The VH-92A is derived from the Sikorsky S-92 helicopter design, and will replace VH-3D Sea King and VH-60N White Hawk helicopters currently used for Marine One transport.
Half the work will occur at Sikorsky’s headquarters plant in Stratford, where the company reported having more than 7,600 employees, with the rest of the work occurring mostly at a facility in Coatesville, Pa.
Sikorsky has built six VH-92A helicopters to date, five of which have undergone more than 1,000 flight test hours in Maryland. The newest request pushes to in excess of $1 billion the Pentagon’s commitment for VH-92A helicopters and supporting parts and services.
In separate Sikorsky news, the company provided Pentagon officials with a mini air show on Thursday in West Palm Beach, Fla., to demonstrate flight capabilities for three aircraft under development: the SB>1 Defiant and the Raider X, which both feature stacked rotor sets that spin in opposite directions and a rear “pusher” prop to achieve greater speeds; and the Sikorsky Autonomy Research Aircraft, a prototype Sikorsky is using to test remote piloting and autonomous operating technologies.

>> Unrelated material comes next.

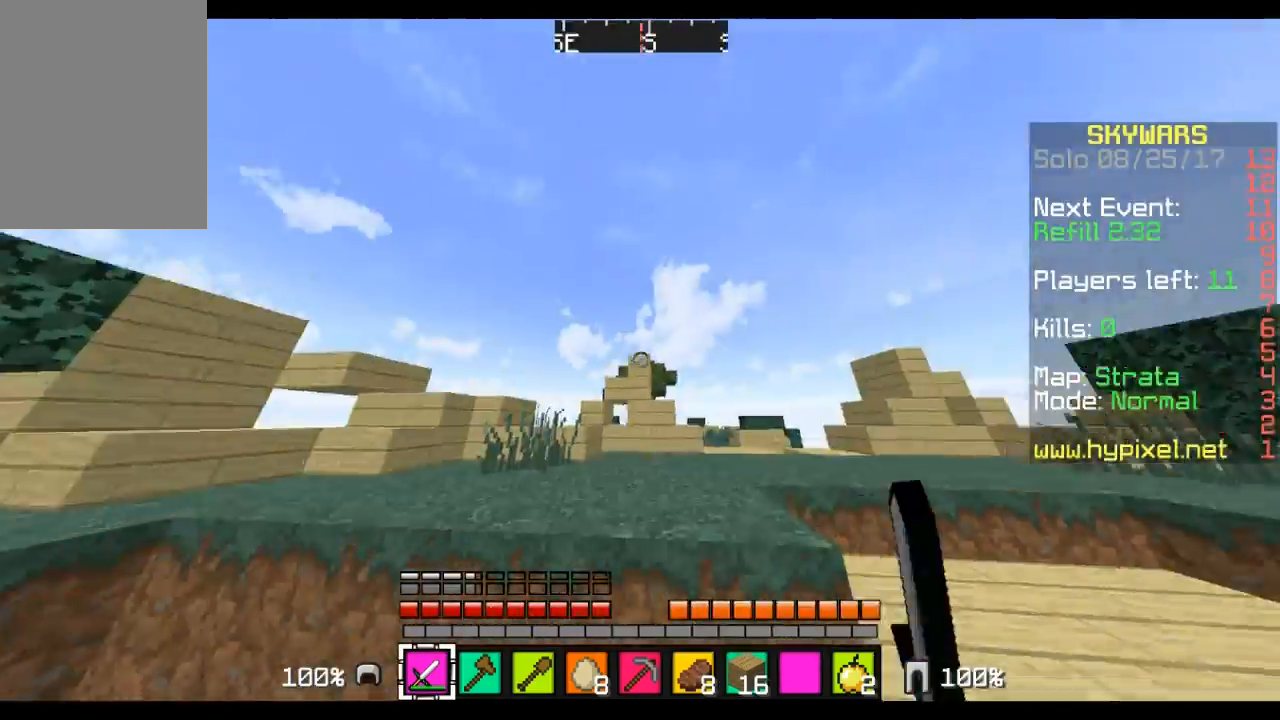
{"keys": ["a", "w"], "mouse": ["left"], "events": [[69, "mouse_left", "down"], [172, "a", "down"], [172, "mouse_left", "up"], [241, "mouse_left", "down"], [310, "a", "up"], [345, "mouse_left", "up"], [414, "a", "down"], [517, "mouse_left", "down"]]}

Textron subsidiary Bell Helicopter is competing with Sikorsky and Boeing to win a design contest for the next generation of vertical lift aircraft envisioned as replacing the Sikorsky Black Hawk and variant models, as well as other types of combat, surveillance and utility helicopters. Any resulting design win could set the manufacturer for decades of steady military contracts as replacement aircraft are fielded by the service branches.
According to a Defense News report on Thursday that included video footage of the SB>1 Defiant in flight, the secretary of the U.S. Army told journalists on Thursday that Bell and the Sikorsky-Boeing team are “making the decision very difficult for us” given the capabilities of SB>1 Defiant and the Bell Valor prototype, which like Bell’s V-22 Osprey features rotors that lift the aircraft vertically before tilting forward to propel it forward like a turbo-prop airplane.